The Fair draws lakhs of devotees and pilgrims annually. During the Fair, tens of thousands visit the shrine of Our Lady of Mount. The shrine attracts people from all faiths who pray to Mary in thanksgiving or requesting of favours. Many pitch up stalls selling religious objects and an assortment of candles shaped like hands, feet and various other parts of the body. The people who are ill choose one that corresponds to their ailment and offer it in the basilica along with their supplications.
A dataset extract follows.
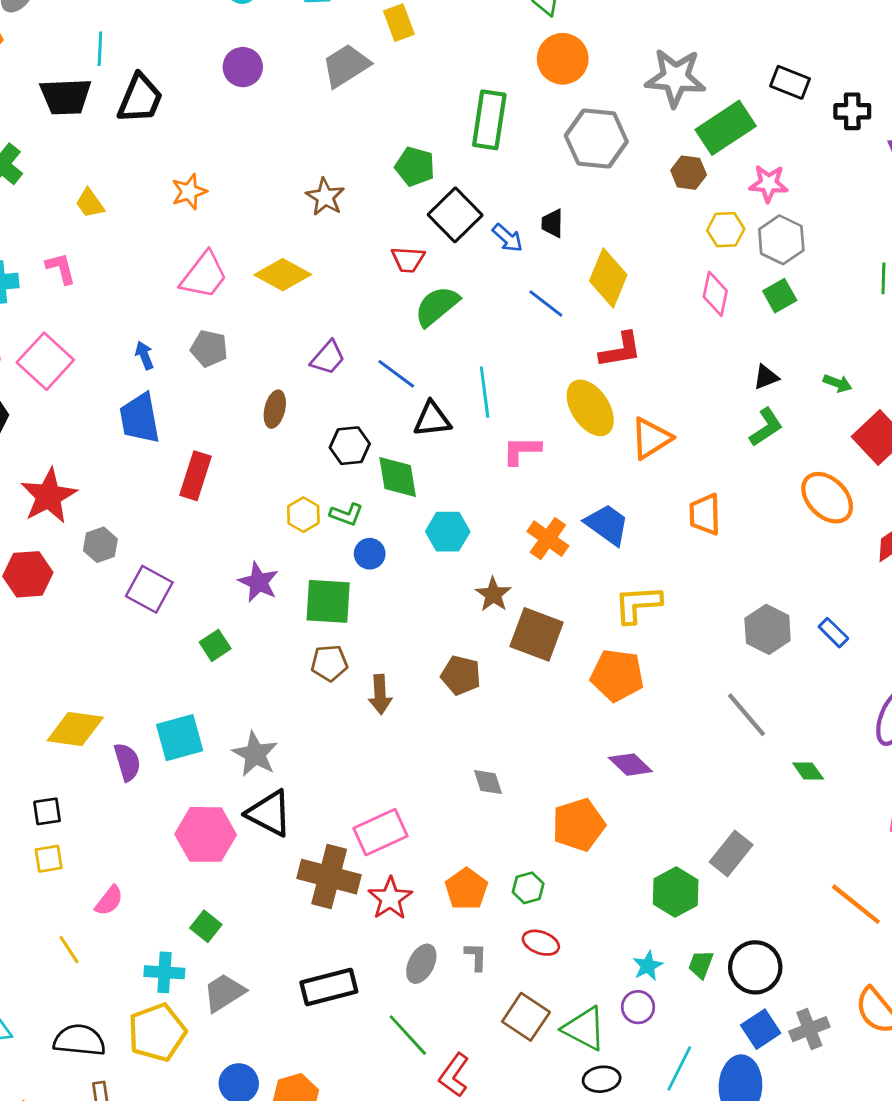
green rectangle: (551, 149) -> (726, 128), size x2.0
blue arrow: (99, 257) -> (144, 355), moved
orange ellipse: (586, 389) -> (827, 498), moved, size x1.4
After visiting the basilica, pilgrims descend from the Mount using the Steps on the eastern side. The stalls lining both sides on the way down offer pilgrims sweets like Guava cheese, Kadio bodio (tiny stick made of Maida flour dipped in sugar syrup and dried) from Goa, Mawa peda (thick cookie made using evaporated milk) from Uttar Pradesh, Halva from Kerala, Tamil Nadu, and Delhi, and the chikki (a sweet made from groundnuts and jaggery) from Maharashtra are usually found at the stalls during the fair. Only stalls erected within the boundaries of the basilica come under its jurisdiction, all other activity beyond that is organized and controlled by the Brihanmumbai Municipal Corporation. Stalls line the street from the gate at the bottom of the steps all the way to the old 'September Garden' located in the Mount Carmel Church compound, which is the tail end of the fair.

==Complaints==
Recently, there have been many issues raised by the residents residing on the Mount Mary Road in Bandra where the Fair takes place. Some residents have complained that all the public transport is reserved for pilgrims during the fair, leaving the nearby residents with no transport. Due to large scale cooking on the roads, some residents have complained of pollution, while many have complained that mosquitoes increase in number during the fair. Also, nearby dental clinics and dispensaries on Mount Mary Road prefer to remain closed during the fair.

==Popularity==
The Bandra Fair is very popular in Mumbai. Every year, different political parties set up their political banners across the suburb of Bandra inviting the pilgrims to the Fair. The Bandra Fair as known as Monti Saibini-che Fest in Konkani vernacular, is also popular outside India especially with the Indian Catholic diaspora. A similar event called the "Bandra Feast" is organized annually by the India Social and Cultural Centre (ISCC) in Abu Dhabi and Bahrain.